Otherwise, there would be no ‘coming back from the dead’.
The return trip is always full of surprises. The dark night of the soul is not empty after all.
Is there something missing in our approach to energy medicine that makes us think that we should be ready with a solution for every mood, every physical sensation, every pain, with nary a pause?
The pauses seem essential, even if unwelcome.
I have to acknowledge that I always return refreshed. And yet I never return at all. The ‘me’ who comes back is not the ‘me’ who disappeared in a fog of exhaustion and despondency!
~ Judith
Judith, I read this today before I read your article:
"I hope you'll hear what I'm about to tell you. I hope you'll hear it all the way down to your toes. When you're waiting, you're NOT doing nothing. You're doing the most important something there is. You're allowing your soul to grow up. If you can't be still and wait, you can't become what God created you to be."

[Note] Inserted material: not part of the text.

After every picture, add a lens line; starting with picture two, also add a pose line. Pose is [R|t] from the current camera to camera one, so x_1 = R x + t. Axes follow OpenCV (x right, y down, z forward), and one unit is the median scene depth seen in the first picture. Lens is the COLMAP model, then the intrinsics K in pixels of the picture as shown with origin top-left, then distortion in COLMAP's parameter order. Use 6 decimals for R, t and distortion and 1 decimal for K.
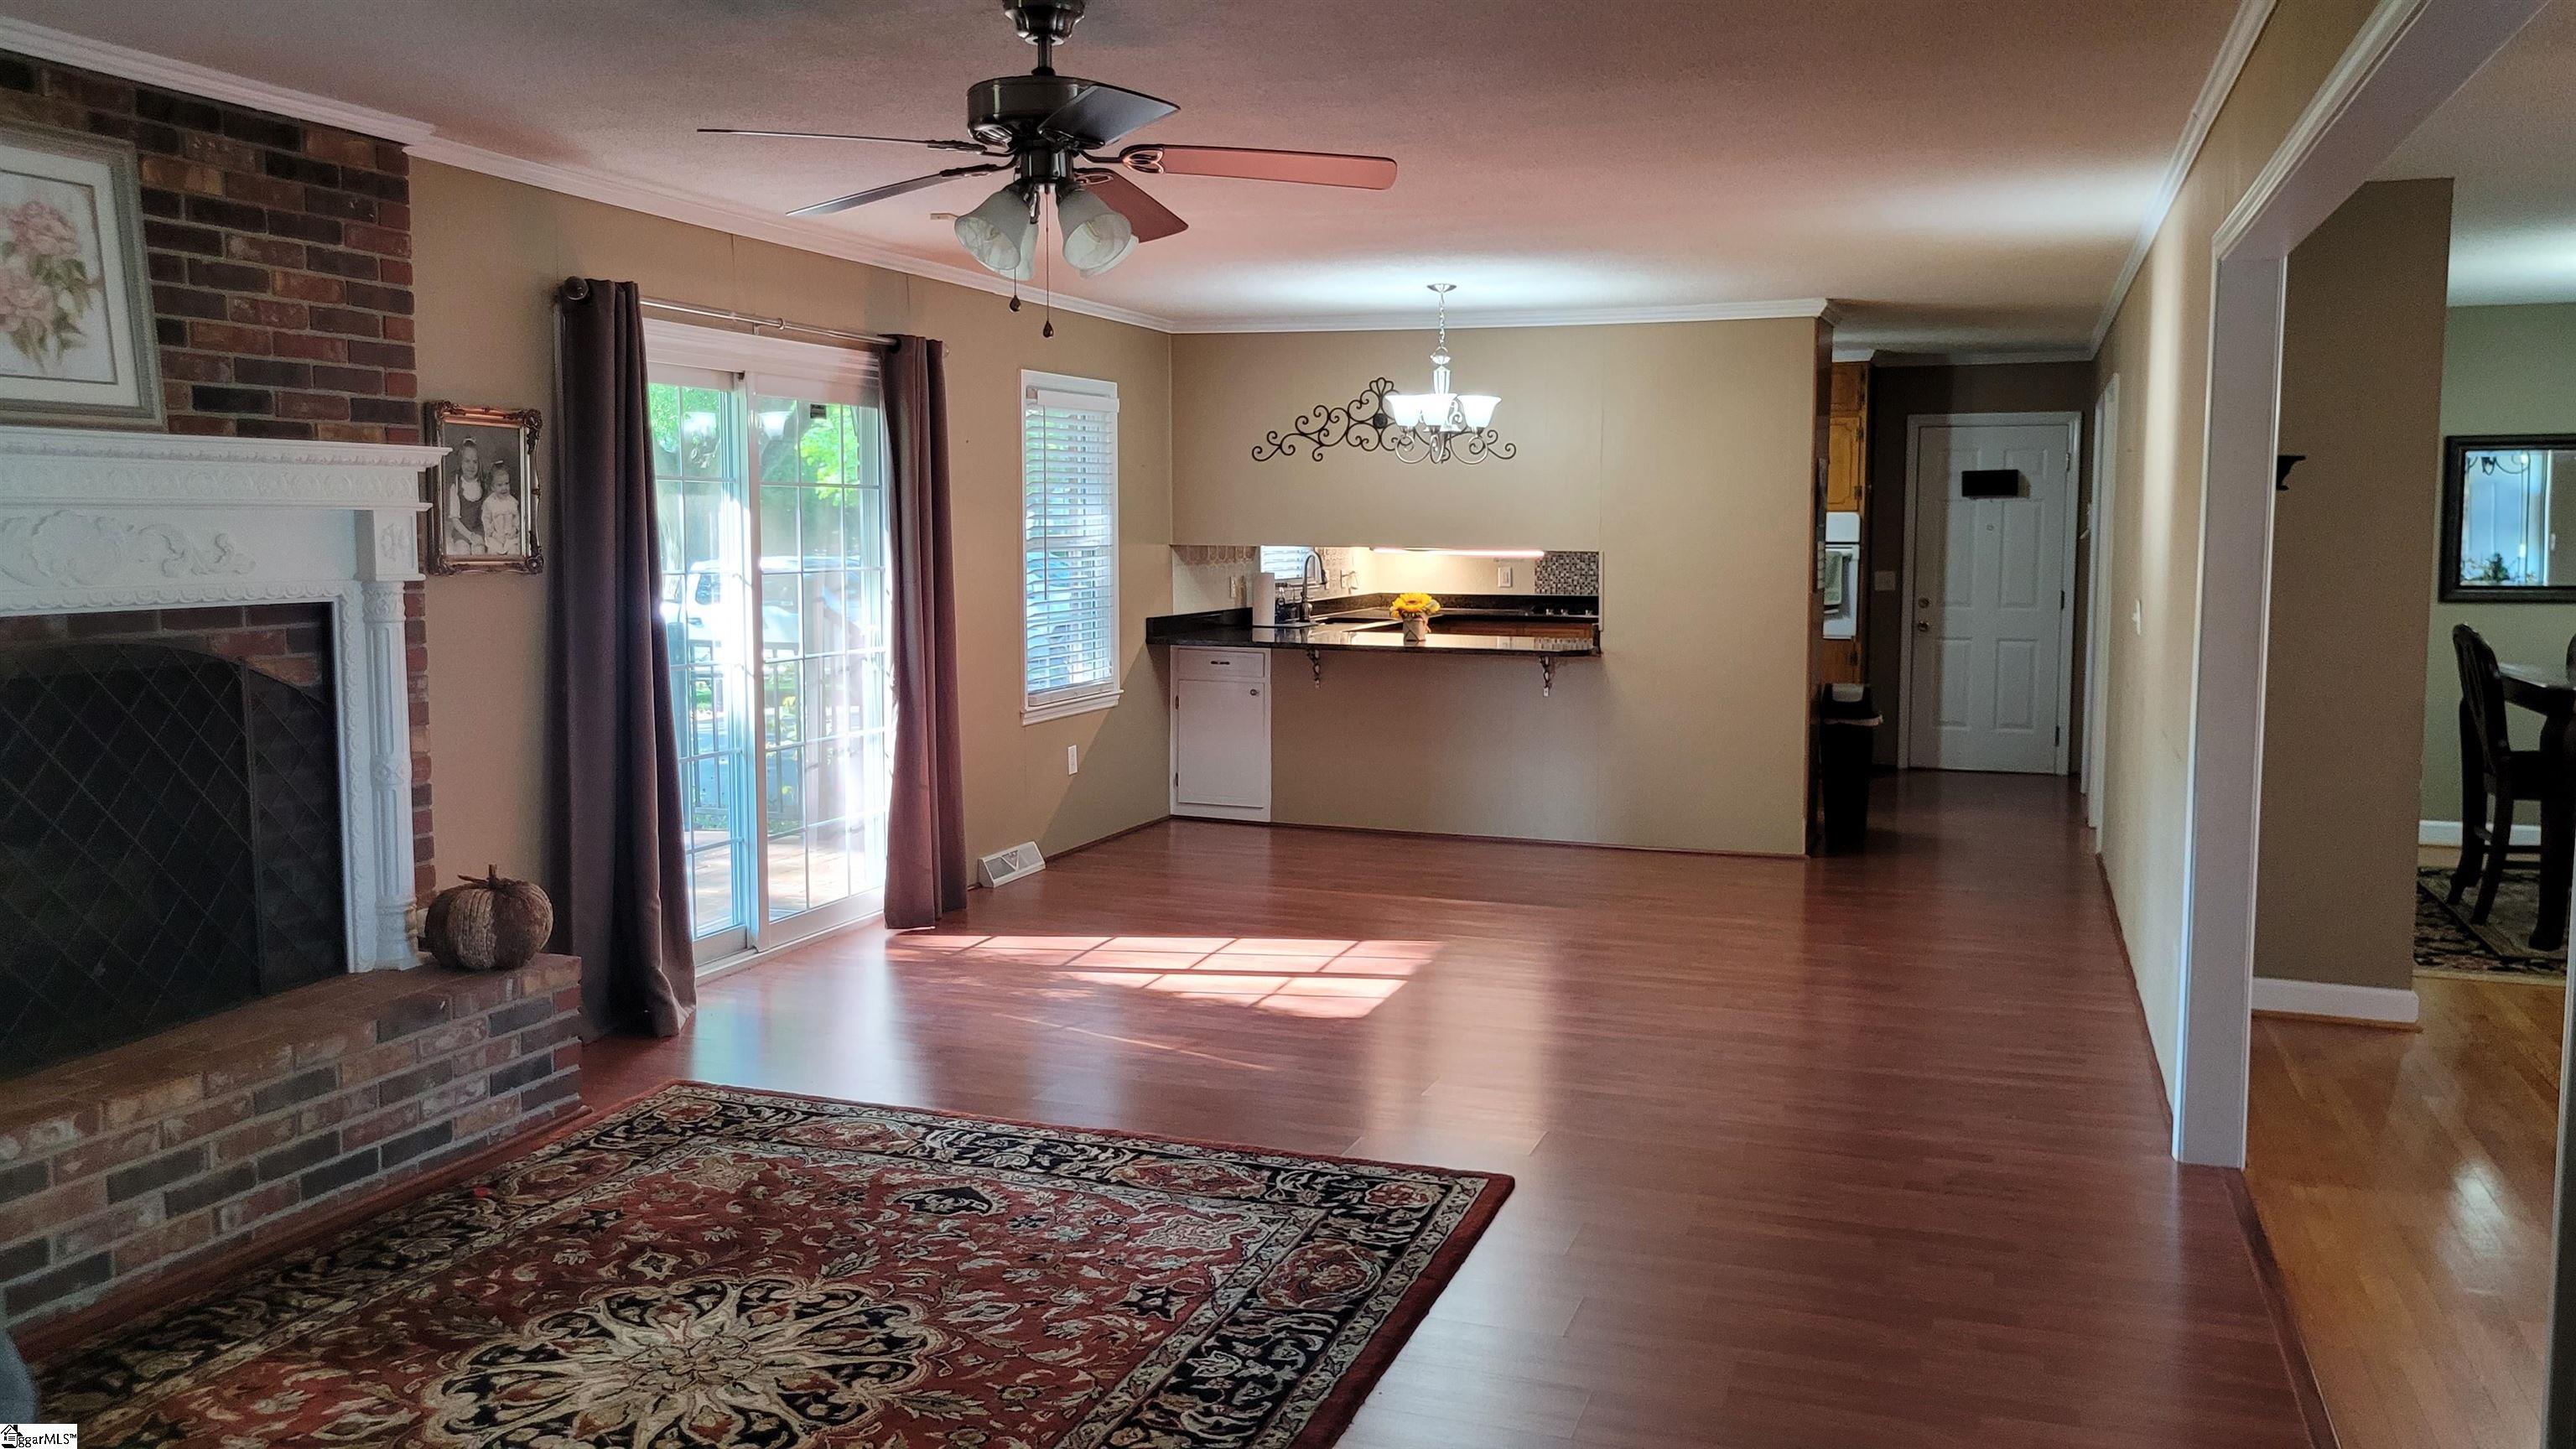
lens RADIAL K [[1965.6, 0, 1288.3], [0, 1965.6, 737.0], [0, 0, 1]] dist [0.013073, 0.005745]
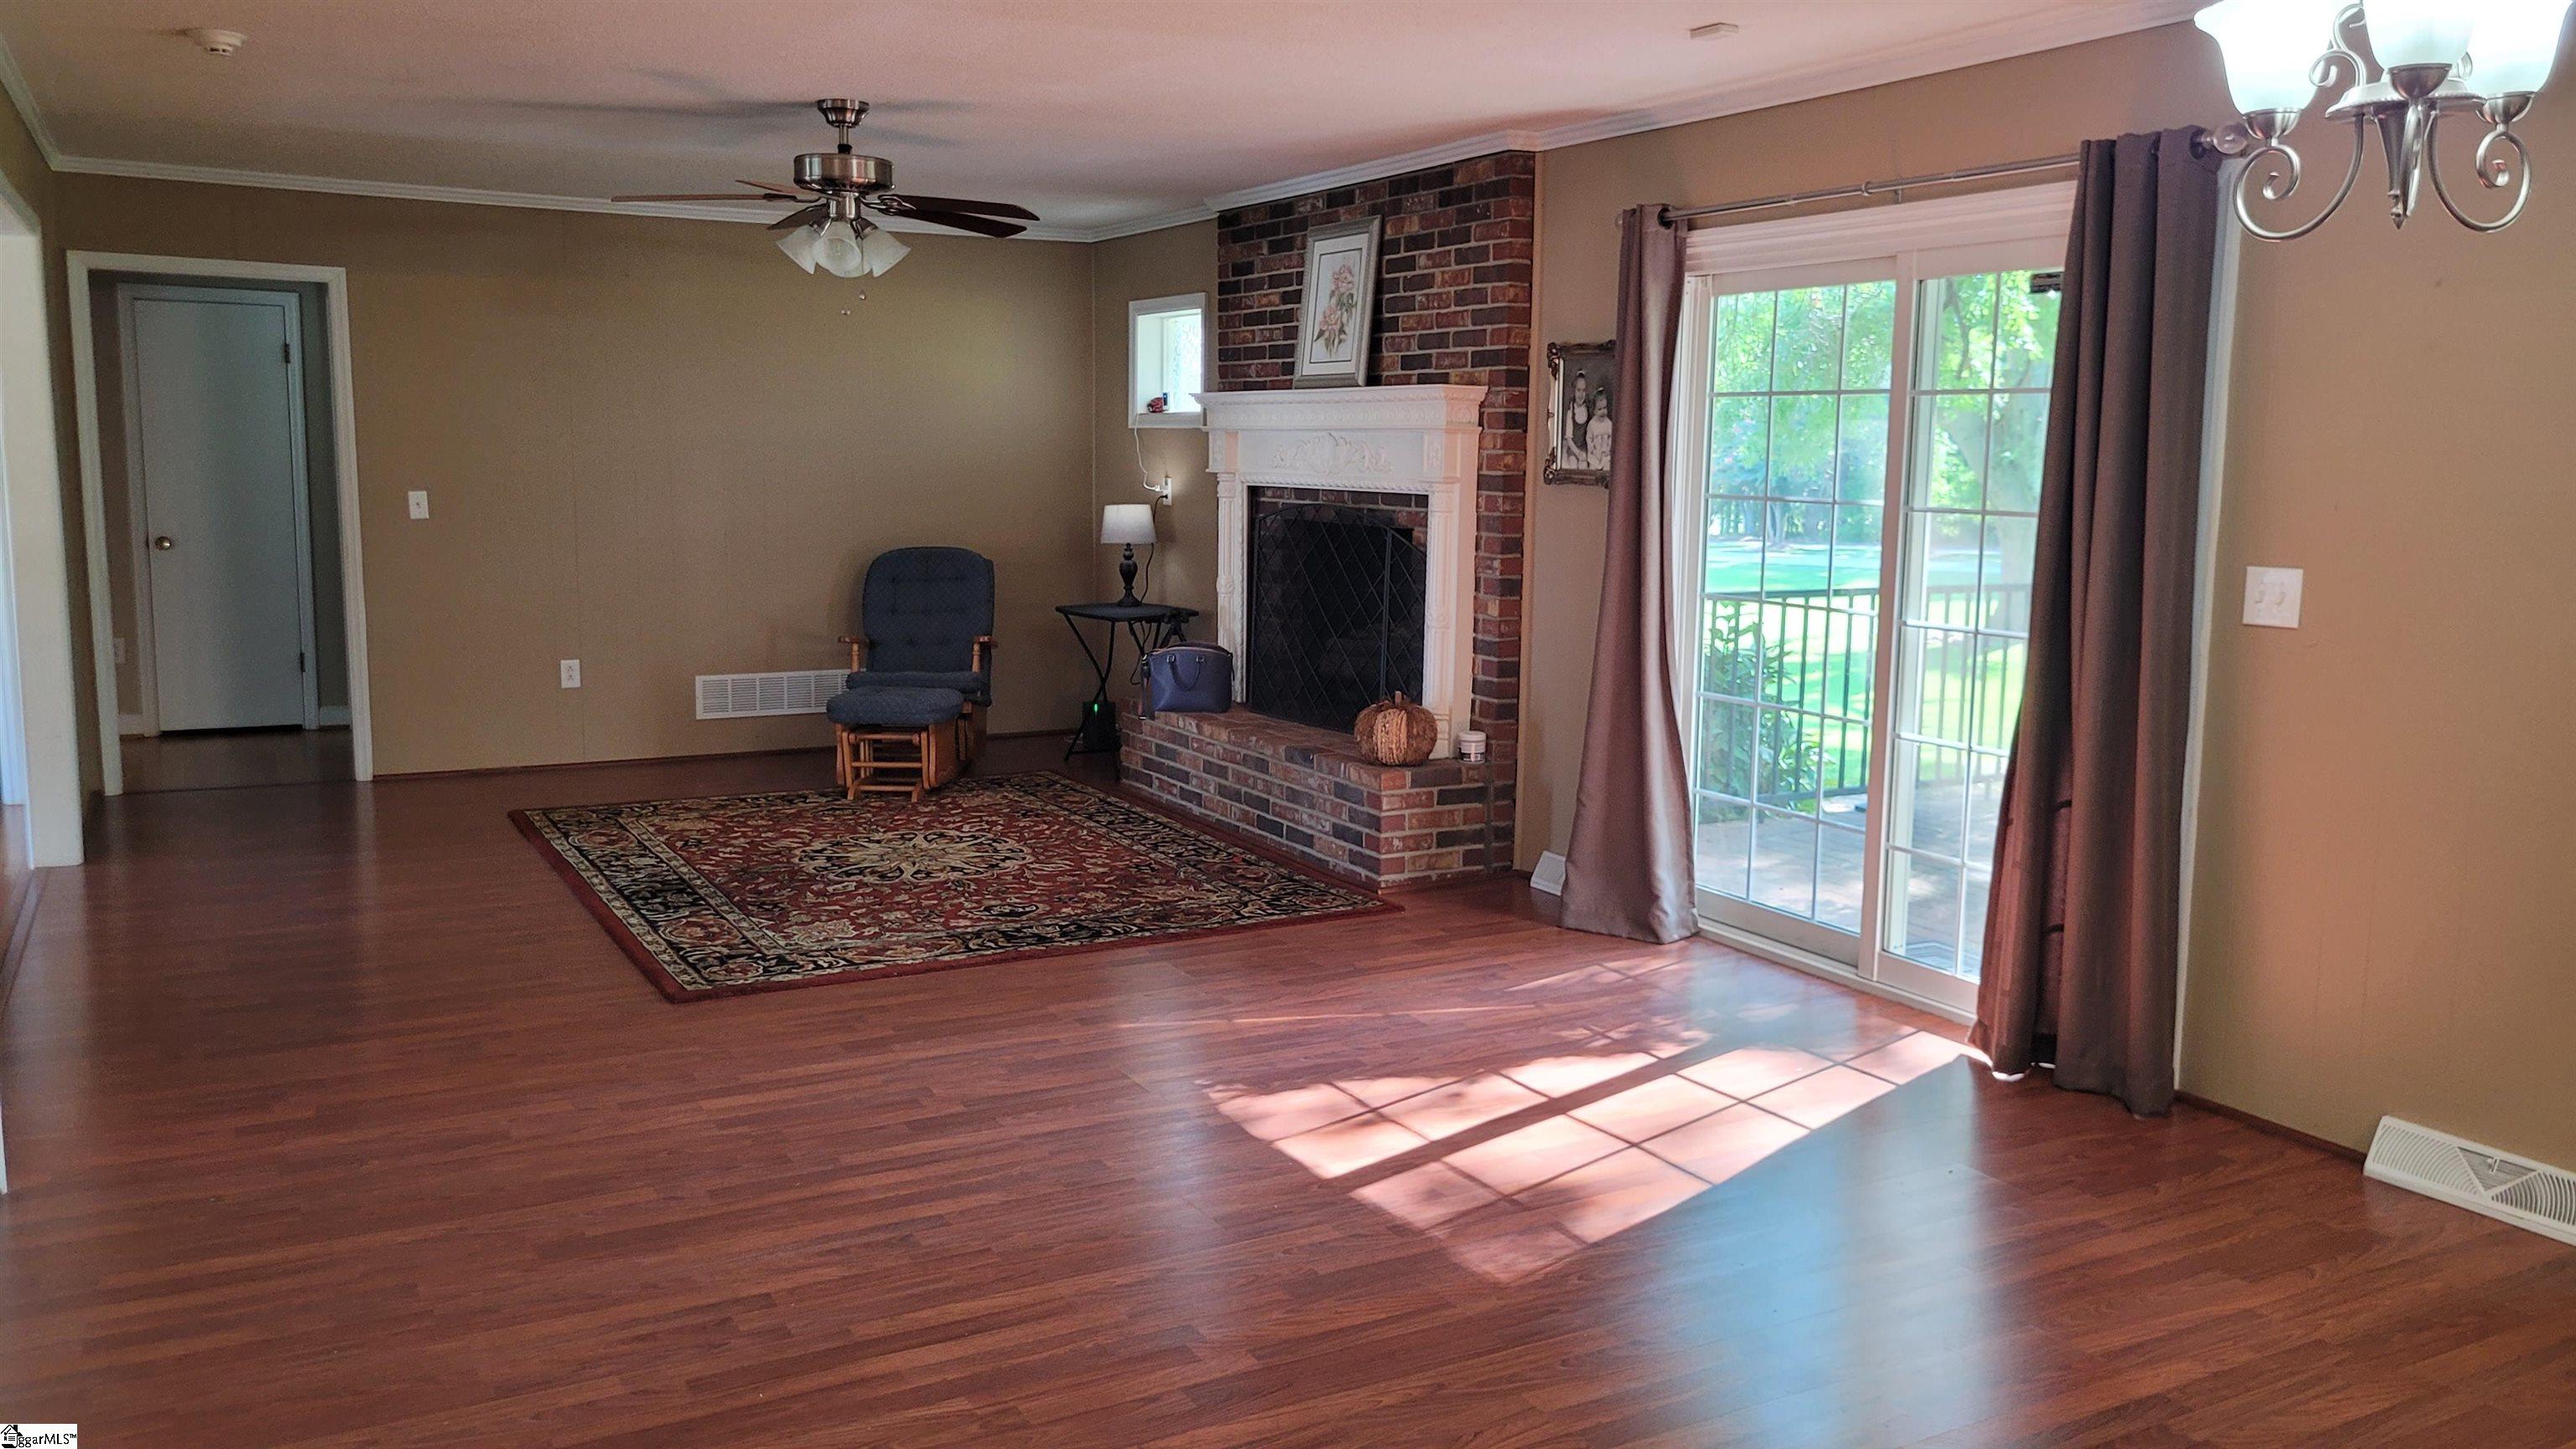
lens RADIAL K [[1965.6, 0, 1285.6], [0, 1965.6, 726.8], [0, 0, 1]] dist [0.013073, 0.005745]
pose [[-0.657680, 0.100246, -0.746598, 0.661839], [-0.093142, 0.972679, 0.212651, -0.192421], [0.747517, 0.209396, -0.630374, 1.791810]]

by Sue Monk Kidd, in her book "When the Heart Waits."
I worry sometimes that my own exhaustion and despondency fogs signal something is really wrong within me, that I lack something essential, or that a healthy inner connection is broken. One thing I do during these times is invoke the gift of expanding my capacity to receive and maintain vibrant joyful healthy energy levels, while I'm lying in bed holding some hook-up connection.
Thanks for writing about your inner journeys and perils. You help me to also look at it as a "pause," like in respiration, a tide, a cycle ... rather than a wrongness or brokenness. That lends me much more ease in my own stagnant phase. Maybe it's my Pluto too - I've been feeling it a lot lately.
What does a phoenix look like when she rises from the depths of the sea?